One way of finding more out about complex responsive processes, Richard, would be to come to the CMC conference in June. The link is on the blog. It would be good to see you there if you are interested.
Chris
Interesting post and very representative of the problems attached to the creative tension model, where attaining a predetermined vision from a current state is possible as long as one can be clear enough about the vision, understand current reality well enough and then do all the right things to close the gap. Sooner or later acting into this model of the world will create failure, blame and numerous other problematic responses – http://bit.ly/1iWwLa
The creative tension model, often closely linked to systems thinking, seems to me to be very closely linked to common religious views of the world, where if you do everything right, (according to whatever religion you may have affiliation to) during your life, you will be rewarded once your life is over. In essence, the vision is the reward promised after life if only you do all the right things.
I am wondering if this very powerful worldview which manifests in so many different variations may be one of the key foundations of the dominant view of how organizations operate?
Why is the country in the financial state it is in?
In a discussion which followed the Budget statement this week, a colleague was arguing that the situation we are in is the entire making of the present government!

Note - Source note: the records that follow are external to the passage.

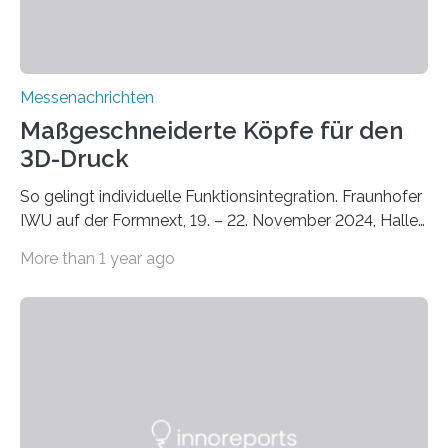
Messenachrichten
Maßgeschneiderte Köpfe für den
3D-Druck
So gelingt individuelle Funktionsintegration. Fraunhofer
IWU auf der Formnext, 19. – 22. November 2024, Halle
11.0/Stand E38. Wire bzw. Fiber Encapsulating Additive
More than 1 year ago
Manufacturing (WEAM/FEAM) könnte die industrielle
Fertigung von Bauteilen, in die komplexe und doch
kompakte Verkabelungen, Sensoren, Aktoren oder
Beleuchtungssysteme eingebracht werden müssen,
drastisch vereinfachen, indem es diese Komponenten
gleich mitdruckt. Neu entwickelt am Fraunhofer IWU:
die Automated Cable Assembly (AuCA). Wo
konventionelle Robotik an der Produktion und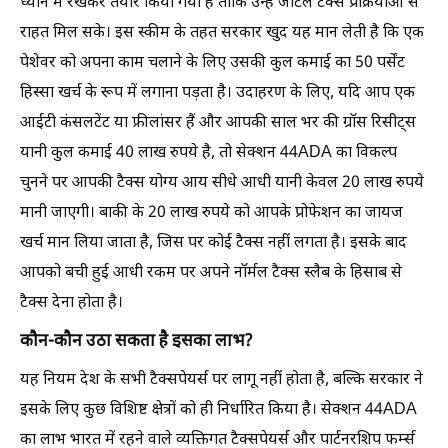
ध्यान में रखकर तैयार किया गया है ताकि उन्हें जटिल टैक्स प्रक्रियाओं से
राहत मिल सके। इस स्कीम के तहत सरकार खुद यह मान लेती है कि एक
पेशेवर को अपना काम चलाने के लिए उसकी कुल कमाई का 50 पर्सेंट
हिस्सा खर्च के रूप में लगाना पड़ता है। उदाहरण के लिए, यदि आप एक
आईटी कंसलटेंट या फ्रीलांसर हैं और आपकी साल भर की ग्रॉस रिसीट्स
यानी कुल कमाई 40 लाख रुपये है, तो सेक्शन 44ADA का विकल्प
चुनने पर आपकी टैक्स योग्य आय सीधे आधी यानी केवल 20 लाख रुपये
मानी जाएगी। बाकी के 20 लाख रुपये को आपके प्रोफेशन का जायज
खर्च मान लिया जाता है, जिस पर कोई टैक्स नहीं लगता है। इसके बाद
आपको बची हुई आधी रकम पर अपने नॉर्मल टैक्स स्लैब के हिसाब से
टैक्स देना होता है।
कौन-कौन उठा सकता है इसका लाभ?
यह नियम देश के सभी टैक्सपेयर्स पर लागू नहीं होता है, बल्कि सरकार ने
इसके लिए कुछ विशिष्ट क्षेत्रों को ही निर्धारित किया है। सेक्शन 44ADA
का लाभ भारत में रहने वाले व्यक्तिगत टैक्सपेयर्स और पार्टनरशिप फर्म्स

My gut feeling is that there is something inherently wrong with this statement but was unable to articulate why; I still do not think I am there but will I ever get there? I feel that the making was not just the governments, whilst they had a significant involvement as the countries leaders and policy setters; there are other players within the game as it were, carrying out their own actions in their daily lives, all are contributors. But living in chaos or at the edge of chaos?
Mead wrote “However carefully we plan the future, it always is different from that which we previse”, does this mean we only take actions in the living present and then think we can influence the future in a specific manner, surely this is an illusory state; in reality, or do I mean as it appears from this moments perspective, we can only take actions in the here and now and only time can/will tell whether our intentions for the future have come to pass or not.
What does CRP bring to this discussion? As Ralph’s post sets out the stall for CRP and expanded by Chris, the error is in our analysis in taking the exclusive system perspective, the dominant view. Paradoxically I would like to contend that this alternative CRP perspective has to coexist with the dominant view of management and it is in the acknowledgement of this coexistence that we can develop and build a richer view of management, which perhaps will help us in our paths leading to understanding and be better placed to answer such questions as posed above.